TASK ITEM » What is asked for is the whole listing, given again word for word.

INFORMATION PROVIDED »

= Beginning of Section =

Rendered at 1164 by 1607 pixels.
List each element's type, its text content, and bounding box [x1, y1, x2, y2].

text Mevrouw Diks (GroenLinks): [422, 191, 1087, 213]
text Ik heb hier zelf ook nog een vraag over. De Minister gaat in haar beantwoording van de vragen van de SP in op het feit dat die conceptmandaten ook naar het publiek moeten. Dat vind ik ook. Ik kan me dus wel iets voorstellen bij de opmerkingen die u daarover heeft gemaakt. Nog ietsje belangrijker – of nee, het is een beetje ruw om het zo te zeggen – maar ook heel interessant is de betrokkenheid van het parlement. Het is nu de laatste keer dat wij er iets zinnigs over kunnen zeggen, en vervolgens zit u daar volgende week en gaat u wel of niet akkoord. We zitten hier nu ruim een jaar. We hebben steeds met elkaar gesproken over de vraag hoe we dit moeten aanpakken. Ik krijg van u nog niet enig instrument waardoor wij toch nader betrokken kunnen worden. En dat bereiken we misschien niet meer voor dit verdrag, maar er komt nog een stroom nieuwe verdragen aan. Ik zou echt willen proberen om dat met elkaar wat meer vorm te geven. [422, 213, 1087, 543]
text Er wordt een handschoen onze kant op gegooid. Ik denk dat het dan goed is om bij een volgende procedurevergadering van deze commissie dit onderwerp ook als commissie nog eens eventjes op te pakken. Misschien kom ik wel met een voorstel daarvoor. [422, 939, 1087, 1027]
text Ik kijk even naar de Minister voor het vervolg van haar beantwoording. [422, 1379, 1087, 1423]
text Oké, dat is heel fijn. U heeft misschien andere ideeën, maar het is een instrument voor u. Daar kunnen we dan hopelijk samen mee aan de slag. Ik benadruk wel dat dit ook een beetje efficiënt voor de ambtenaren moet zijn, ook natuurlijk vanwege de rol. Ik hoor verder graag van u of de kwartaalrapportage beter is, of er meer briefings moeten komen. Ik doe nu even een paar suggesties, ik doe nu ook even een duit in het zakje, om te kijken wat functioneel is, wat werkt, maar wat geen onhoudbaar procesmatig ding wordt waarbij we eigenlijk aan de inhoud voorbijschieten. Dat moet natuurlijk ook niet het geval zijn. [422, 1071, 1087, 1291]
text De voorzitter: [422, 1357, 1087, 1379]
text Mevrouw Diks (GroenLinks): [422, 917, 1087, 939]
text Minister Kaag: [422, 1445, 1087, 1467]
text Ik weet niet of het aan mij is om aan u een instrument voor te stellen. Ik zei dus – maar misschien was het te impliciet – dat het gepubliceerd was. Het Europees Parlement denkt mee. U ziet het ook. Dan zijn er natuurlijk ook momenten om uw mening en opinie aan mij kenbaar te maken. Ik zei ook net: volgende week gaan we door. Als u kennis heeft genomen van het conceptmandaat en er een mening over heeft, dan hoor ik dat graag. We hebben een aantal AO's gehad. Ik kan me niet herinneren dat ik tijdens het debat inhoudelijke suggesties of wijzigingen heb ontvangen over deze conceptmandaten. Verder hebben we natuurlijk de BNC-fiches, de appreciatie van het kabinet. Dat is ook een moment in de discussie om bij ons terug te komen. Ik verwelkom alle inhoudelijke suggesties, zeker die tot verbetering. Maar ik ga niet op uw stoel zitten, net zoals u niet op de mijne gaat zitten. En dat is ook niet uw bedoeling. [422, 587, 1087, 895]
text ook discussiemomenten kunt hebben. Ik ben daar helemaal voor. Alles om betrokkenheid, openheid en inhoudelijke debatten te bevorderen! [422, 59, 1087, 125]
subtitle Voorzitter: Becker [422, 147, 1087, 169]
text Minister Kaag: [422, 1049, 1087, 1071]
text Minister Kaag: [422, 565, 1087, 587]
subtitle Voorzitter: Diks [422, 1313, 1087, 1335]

= End of Section =

RESPONSE TO THE EXERCISE »
Rendered at 1164 by 1607 pixels.
List each element's type, its text content, and bounding box [x1, y1, x2, y2].

text Mevrouw Diks (GroenLinks): [422, 191, 1087, 213]
text Ik heb hier zelf ook nog een vraag over. De Minister gaat in haar beantwoording van de vragen van de SP in op het feit dat die conceptmandaten ook naar het publiek moeten. Dat vind ik ook. Ik kan me dus wel iets voorstellen bij de opmerkingen die u daarover heeft gemaakt. Nog ietsje belangrijker – of nee, het is een beetje ruw om het zo te zeggen – maar ook heel interessant is de betrokkenheid van het parlement. Het is nu de laatste keer dat wij er iets zinnigs over kunnen zeggen, en vervolgens zit u daar volgende week en gaat u wel of niet akkoord. We zitten hier nu ruim een jaar. We hebben steeds met elkaar gesproken over de vraag hoe we dit moeten aanpakken. Ik krijg van u nog niet enig instrument waardoor wij toch nader betrokken kunnen worden. En dat bereiken we misschien niet meer voor dit verdrag, maar er komt nog een stroom nieuwe verdragen aan. Ik zou echt willen proberen om dat met elkaar wat meer vorm te geven. [422, 213, 1087, 543]
text Er wordt een handschoen onze kant op gegooid. Ik denk dat het dan goed is om bij een volgende procedurevergadering van deze commissie dit onderwerp ook als commissie nog eens eventjes op te pakken. Misschien kom ik wel met een voorstel daarvoor. [422, 939, 1087, 1027]
text Ik kijk even naar de Minister voor het vervolg van haar beantwoording. [422, 1379, 1087, 1423]
text Oké, dat is heel fijn. U heeft misschien andere ideeën, maar het is een instrument voor u. Daar kunnen we dan hopelijk samen mee aan de slag. Ik benadruk wel dat dit ook een beetje efficiënt voor de ambtenaren moet zijn, ook natuurlijk vanwege de rol. Ik hoor verder graag van u of de kwartaalrapportage beter is, of er meer briefings moeten komen. Ik doe nu even een paar suggesties, ik doe nu ook even een duit in het zakje, om te kijken wat functioneel is, wat werkt, maar wat geen onhoudbaar procesmatig ding wordt waarbij we eigenlijk aan de inhoud voorbijschieten. Dat moet natuurlijk ook niet het geval zijn. [422, 1071, 1087, 1291]
text De voorzitter: [422, 1357, 1087, 1379]
text Mevrouw Diks (GroenLinks): [422, 917, 1087, 939]
text Minister Kaag: [422, 1445, 1087, 1467]
text Ik weet niet of het aan mij is om aan u een instrument voor te stellen. Ik zei dus – maar misschien was het te impliciet – dat het gepubliceerd was. Het Europees Parlement denkt mee. U ziet het ook. Dan zijn er natuurlijk ook momenten om uw mening en opinie aan mij kenbaar te maken. Ik zei ook net: volgende week gaan we door. Als u kennis heeft genomen van het conceptmandaat en er een mening over heeft, dan hoor ik dat graag. We hebben een aantal AO's gehad. Ik kan me niet herinneren dat ik tijdens het debat inhoudelijke suggesties of wijzigingen heb ontvangen over deze conceptmandaten. Verder hebben we natuurlijk de BNC-fiches, de appreciatie van het kabinet. Dat is ook een moment in de discussie om bij ons terug te komen. Ik verwelkom alle inhoudelijke suggesties, zeker die tot verbetering. Maar ik ga niet op uw stoel zitten, net zoals u niet op de mijne gaat zitten. En dat is ook niet uw bedoeling. [422, 587, 1087, 895]
text ook discussiemomenten kunt hebben. Ik ben daar helemaal voor. Alles om betrokkenheid, openheid en inhoudelijke debatten te bevorderen! [422, 59, 1087, 125]
subtitle Voorzitter: Becker [422, 147, 1087, 169]
text Minister Kaag: [422, 1049, 1087, 1071]
text Minister Kaag: [422, 565, 1087, 587]
subtitle Voorzitter: Diks [422, 1313, 1087, 1335]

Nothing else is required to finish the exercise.